What is being asked:
Copy out all lines of the listing below that hold "back".

Exercise data:
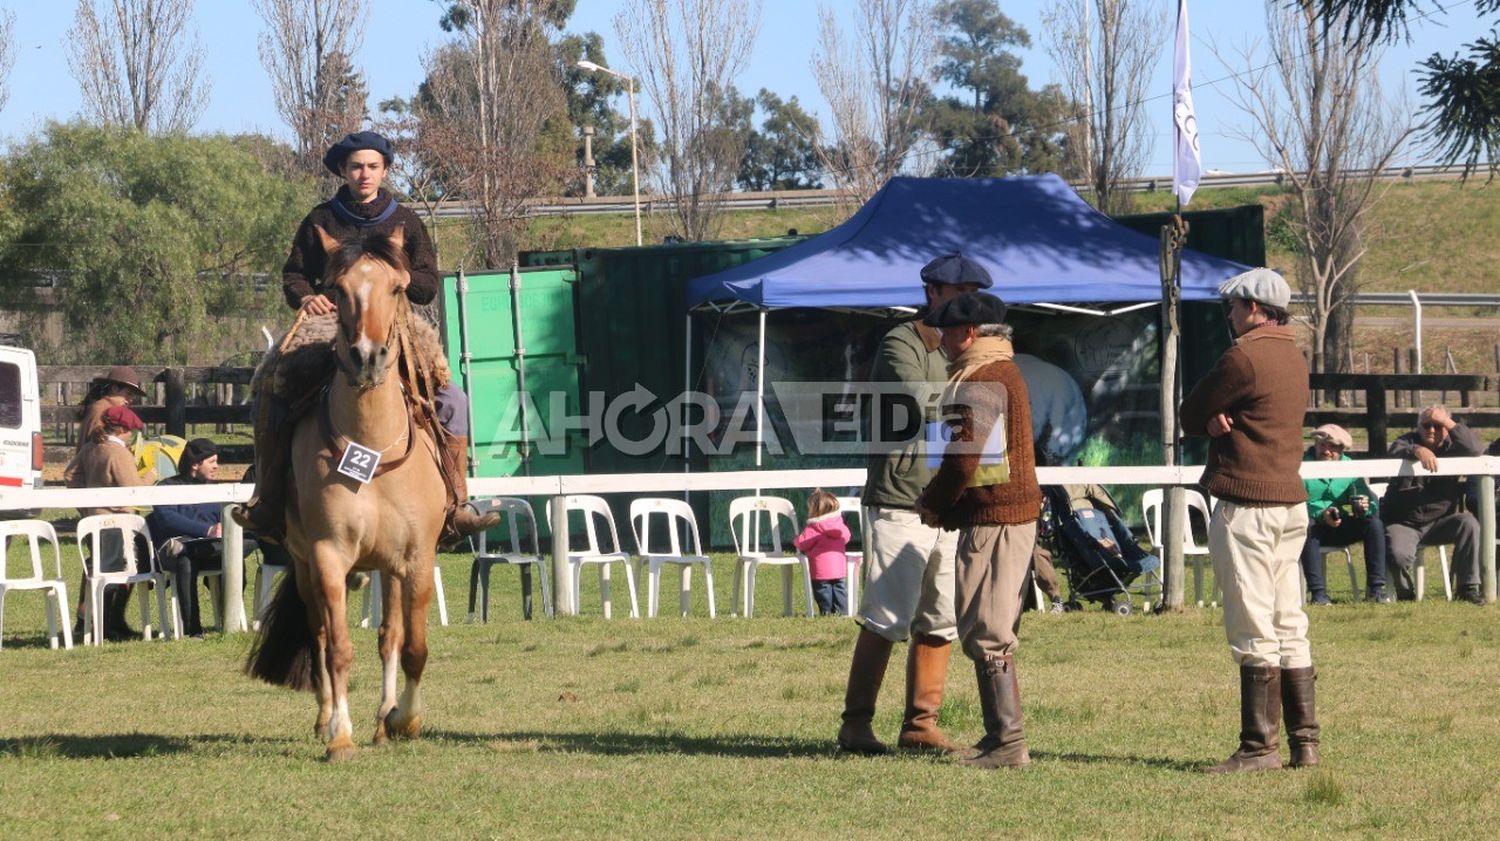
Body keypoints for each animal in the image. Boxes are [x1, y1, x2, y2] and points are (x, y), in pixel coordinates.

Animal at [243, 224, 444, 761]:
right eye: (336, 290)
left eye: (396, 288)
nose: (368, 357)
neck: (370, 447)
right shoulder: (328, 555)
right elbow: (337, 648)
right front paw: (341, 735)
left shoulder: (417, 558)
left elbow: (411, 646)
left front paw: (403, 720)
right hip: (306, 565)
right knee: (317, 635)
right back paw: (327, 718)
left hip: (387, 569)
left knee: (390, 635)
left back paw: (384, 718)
* * *
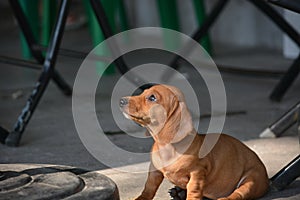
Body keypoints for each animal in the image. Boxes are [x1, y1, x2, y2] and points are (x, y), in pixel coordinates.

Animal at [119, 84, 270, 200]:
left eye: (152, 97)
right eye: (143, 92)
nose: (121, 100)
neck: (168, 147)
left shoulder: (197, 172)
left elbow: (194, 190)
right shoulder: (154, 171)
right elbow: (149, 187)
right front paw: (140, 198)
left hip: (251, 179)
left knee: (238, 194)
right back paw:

Answer for this exercise:
right back paw: (327, 718)
left back paw: (384, 718)
right back paw:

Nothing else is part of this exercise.